Wednesday, May 18, 2011

Medicare at Risk



By Jim Centner,
Director, Steelworkers Organization of Active Retirees (SOAR)

The new Republican budget reflects upside-down priorities – it protects special interest subsidies and tax breaks for those at the top, and cuts deep into the heart of the programs that are essential to the health of our seniors.  The Republican budget ends Medicare as we know it – converting it into a voucher-type program. While providing a windfall for the health insurance industry, it would force seniors to pay much more for healthcare. If Republicans get their way, premiums for more than 20 million seniors will skyrocket and they will all lose their guaranteed health benefits.

Starting in 2022, Medicare will be eliminated for new beneficiaries and converted instead into a voucher program.  There are more than 20 million near-elderly Americans who are now ages 50-54 who would not get Medicare when they retire but instead only get a coupon to purchase private health insurance.  This approach would transfer control of Medicare to insurers and there would be no guaranteed benefits, essentially ending Medicare. 

The voucher will fail to keep pace with increases in the cost of healthcare.  As a result, seniors will be forced to pay higher premiums in order to access the same benefits they would receive under the current system.  According to the Congressional Budget Office, a typical senior will spend more than twice as much of his or her own income on health services under the Ryan proposal, as compared to the current Medicare system.

Under current law, all seniors have guaranteed access to life-saving health benefits, including screenings for colon cancer, diabetes, and prostate cancer, as well as flu shots. If the Republican plan becomes law, there is a real possibility that seniors that were eligible for guaranteed health benefits last year could lose them.

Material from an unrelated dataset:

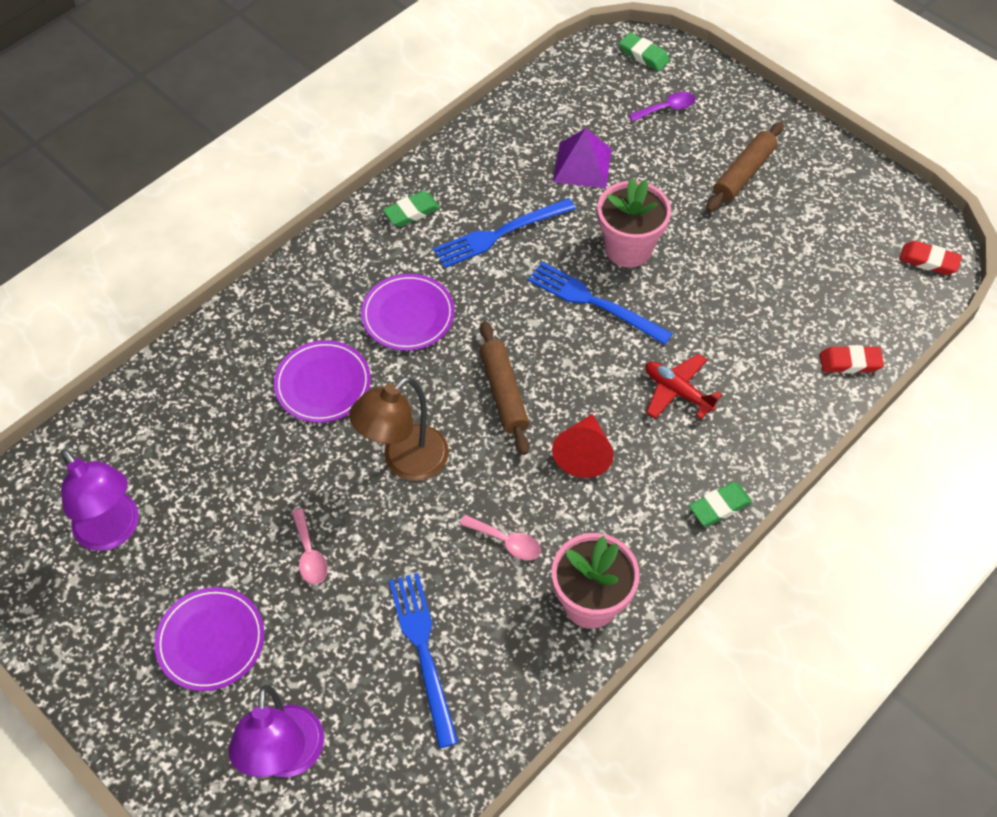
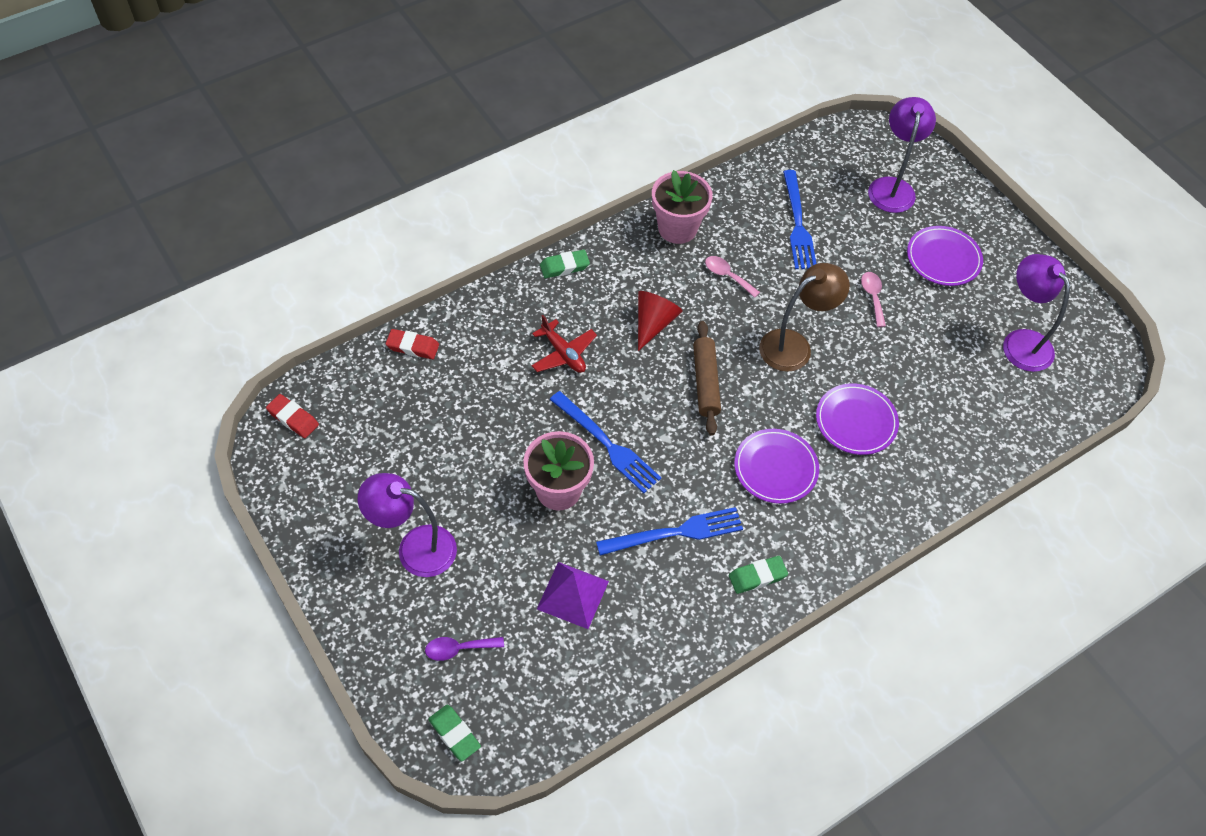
camera: 170 degrees left, 0 degrees up
brown rolling pin [706,122,784,212] -> purple lamp [358,473,457,577]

The proposal would “reopen” the prescription drug donut hole, requiring that seniors pay full price for prescription drugs.  As a result, on average, seniors would pay $3,500 more for their medications over the next ten years.  Seniors and people with disabilities who have high prescription drug costs could pay an additional $12,300 over the next 10 years.

In their initial analysis of the Ryan Medicare plan, the non-partisan Congressional Budget Office determined, "Under the proposal, most elderly people would pay more for their healthcare than they would pay under the current Medicare system…" Under the proposal, the gradually increasing number of Medicare beneficiaries participating in the new premium support program would bear a much larger share of their healthcare costs than they would under the traditional program…That greater burden would require them to reduce their use of healthcare services, spend less on other goods and services, or save more in advance of retirement than they would under current law.

1 comment:

garyro said...

sad. two years ago a massive overhaul of medical care was done by the dems. Today, defending basic medicare. what happened?

What happened is teabaggers got out their folks to vote and ours stayed home. Of course it did not hurt that the teabaggers lied about Medicare.